===== Data excerpts =====

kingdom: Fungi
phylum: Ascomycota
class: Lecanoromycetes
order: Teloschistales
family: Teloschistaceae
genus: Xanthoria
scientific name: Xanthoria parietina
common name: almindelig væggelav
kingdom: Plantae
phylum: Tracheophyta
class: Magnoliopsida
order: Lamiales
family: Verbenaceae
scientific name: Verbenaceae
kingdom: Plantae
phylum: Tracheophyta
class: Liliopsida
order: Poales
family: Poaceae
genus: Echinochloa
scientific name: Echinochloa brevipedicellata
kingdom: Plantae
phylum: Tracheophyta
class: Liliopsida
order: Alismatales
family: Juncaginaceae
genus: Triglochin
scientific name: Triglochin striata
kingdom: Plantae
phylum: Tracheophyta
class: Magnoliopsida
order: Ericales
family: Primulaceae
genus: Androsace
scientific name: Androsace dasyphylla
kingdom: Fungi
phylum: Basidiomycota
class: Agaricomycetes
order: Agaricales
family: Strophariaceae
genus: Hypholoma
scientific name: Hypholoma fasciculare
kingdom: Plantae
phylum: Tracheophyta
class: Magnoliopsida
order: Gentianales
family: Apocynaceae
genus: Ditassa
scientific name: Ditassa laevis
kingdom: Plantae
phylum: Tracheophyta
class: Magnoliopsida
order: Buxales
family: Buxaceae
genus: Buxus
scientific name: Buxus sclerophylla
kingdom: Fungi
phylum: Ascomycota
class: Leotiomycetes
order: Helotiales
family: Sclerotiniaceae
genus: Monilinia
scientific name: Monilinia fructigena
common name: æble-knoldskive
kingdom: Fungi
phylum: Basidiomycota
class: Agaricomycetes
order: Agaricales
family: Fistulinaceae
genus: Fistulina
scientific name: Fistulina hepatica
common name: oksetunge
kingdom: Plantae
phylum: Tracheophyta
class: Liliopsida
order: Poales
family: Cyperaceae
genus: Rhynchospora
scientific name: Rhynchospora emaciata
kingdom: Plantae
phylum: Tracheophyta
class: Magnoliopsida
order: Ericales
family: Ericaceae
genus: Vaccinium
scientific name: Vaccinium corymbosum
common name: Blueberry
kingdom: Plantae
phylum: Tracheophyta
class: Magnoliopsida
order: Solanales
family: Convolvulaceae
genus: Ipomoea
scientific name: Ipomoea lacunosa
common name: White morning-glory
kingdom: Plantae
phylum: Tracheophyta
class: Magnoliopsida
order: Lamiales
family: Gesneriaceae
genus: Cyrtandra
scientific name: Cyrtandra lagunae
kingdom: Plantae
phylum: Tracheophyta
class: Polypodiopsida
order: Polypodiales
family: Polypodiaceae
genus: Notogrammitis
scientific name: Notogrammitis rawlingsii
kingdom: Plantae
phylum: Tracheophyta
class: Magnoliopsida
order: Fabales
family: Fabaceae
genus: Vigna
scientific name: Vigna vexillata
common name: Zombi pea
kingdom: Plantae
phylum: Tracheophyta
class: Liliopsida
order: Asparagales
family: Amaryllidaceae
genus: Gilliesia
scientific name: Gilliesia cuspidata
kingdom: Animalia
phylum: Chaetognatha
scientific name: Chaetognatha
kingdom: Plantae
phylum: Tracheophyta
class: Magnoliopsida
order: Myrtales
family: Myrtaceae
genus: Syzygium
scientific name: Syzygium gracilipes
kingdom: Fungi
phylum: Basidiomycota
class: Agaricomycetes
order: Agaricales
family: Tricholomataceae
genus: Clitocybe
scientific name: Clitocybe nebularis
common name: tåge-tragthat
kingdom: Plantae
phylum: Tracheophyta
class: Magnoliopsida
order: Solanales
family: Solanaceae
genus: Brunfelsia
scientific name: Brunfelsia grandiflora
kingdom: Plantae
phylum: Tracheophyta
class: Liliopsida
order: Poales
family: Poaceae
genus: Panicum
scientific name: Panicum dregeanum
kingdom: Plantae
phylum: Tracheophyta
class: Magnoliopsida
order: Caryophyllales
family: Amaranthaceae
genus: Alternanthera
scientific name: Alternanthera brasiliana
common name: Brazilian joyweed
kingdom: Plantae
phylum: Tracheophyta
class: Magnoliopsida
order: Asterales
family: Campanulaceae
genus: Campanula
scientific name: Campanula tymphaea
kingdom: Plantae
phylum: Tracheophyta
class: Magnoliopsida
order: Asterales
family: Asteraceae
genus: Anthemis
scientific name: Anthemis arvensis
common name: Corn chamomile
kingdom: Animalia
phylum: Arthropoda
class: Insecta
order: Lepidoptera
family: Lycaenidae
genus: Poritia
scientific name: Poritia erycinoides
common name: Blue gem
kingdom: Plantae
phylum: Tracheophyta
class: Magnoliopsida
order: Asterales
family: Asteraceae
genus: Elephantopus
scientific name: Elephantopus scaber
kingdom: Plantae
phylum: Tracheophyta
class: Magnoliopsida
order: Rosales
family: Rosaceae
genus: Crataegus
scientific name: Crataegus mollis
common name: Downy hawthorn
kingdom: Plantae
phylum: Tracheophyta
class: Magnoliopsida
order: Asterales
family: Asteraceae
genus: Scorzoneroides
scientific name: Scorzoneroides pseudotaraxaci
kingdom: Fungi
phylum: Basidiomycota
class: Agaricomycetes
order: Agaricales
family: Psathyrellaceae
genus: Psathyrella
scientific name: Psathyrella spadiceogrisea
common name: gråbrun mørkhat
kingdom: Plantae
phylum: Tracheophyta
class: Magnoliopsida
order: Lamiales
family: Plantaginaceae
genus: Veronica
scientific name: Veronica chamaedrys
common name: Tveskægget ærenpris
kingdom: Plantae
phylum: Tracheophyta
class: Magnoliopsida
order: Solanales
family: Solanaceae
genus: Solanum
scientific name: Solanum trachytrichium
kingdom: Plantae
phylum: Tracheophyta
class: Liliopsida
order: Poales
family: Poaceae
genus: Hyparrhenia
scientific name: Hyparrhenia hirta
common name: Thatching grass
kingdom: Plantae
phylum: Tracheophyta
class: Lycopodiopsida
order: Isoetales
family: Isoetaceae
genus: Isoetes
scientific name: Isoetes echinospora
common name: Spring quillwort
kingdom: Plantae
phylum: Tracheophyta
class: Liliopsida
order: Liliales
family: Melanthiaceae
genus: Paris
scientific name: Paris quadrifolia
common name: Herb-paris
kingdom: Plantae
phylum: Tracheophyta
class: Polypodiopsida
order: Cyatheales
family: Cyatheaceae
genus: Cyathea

=====

◆ Exercise ◆
Could you reproduce the data above word for word, from the line containing "genus: Rhynchospora" through the line containing "scientific name: Ipomoea lacunosa", with both of those lines included?

◆ Completed exercise ◆
genus: Rhynchospora
scientific name: Rhynchospora emaciata
kingdom: Plantae
phylum: Tracheophyta
class: Magnoliopsida
order: Ericales
family: Ericaceae
genus: Vaccinium
scientific name: Vaccinium corymbosum
common name: Blueberry
kingdom: Plantae
phylum: Tracheophyta
class: Magnoliopsida
order: Solanales
family: Convolvulaceae
genus: Ipomoea
scientific name: Ipomoea lacunosa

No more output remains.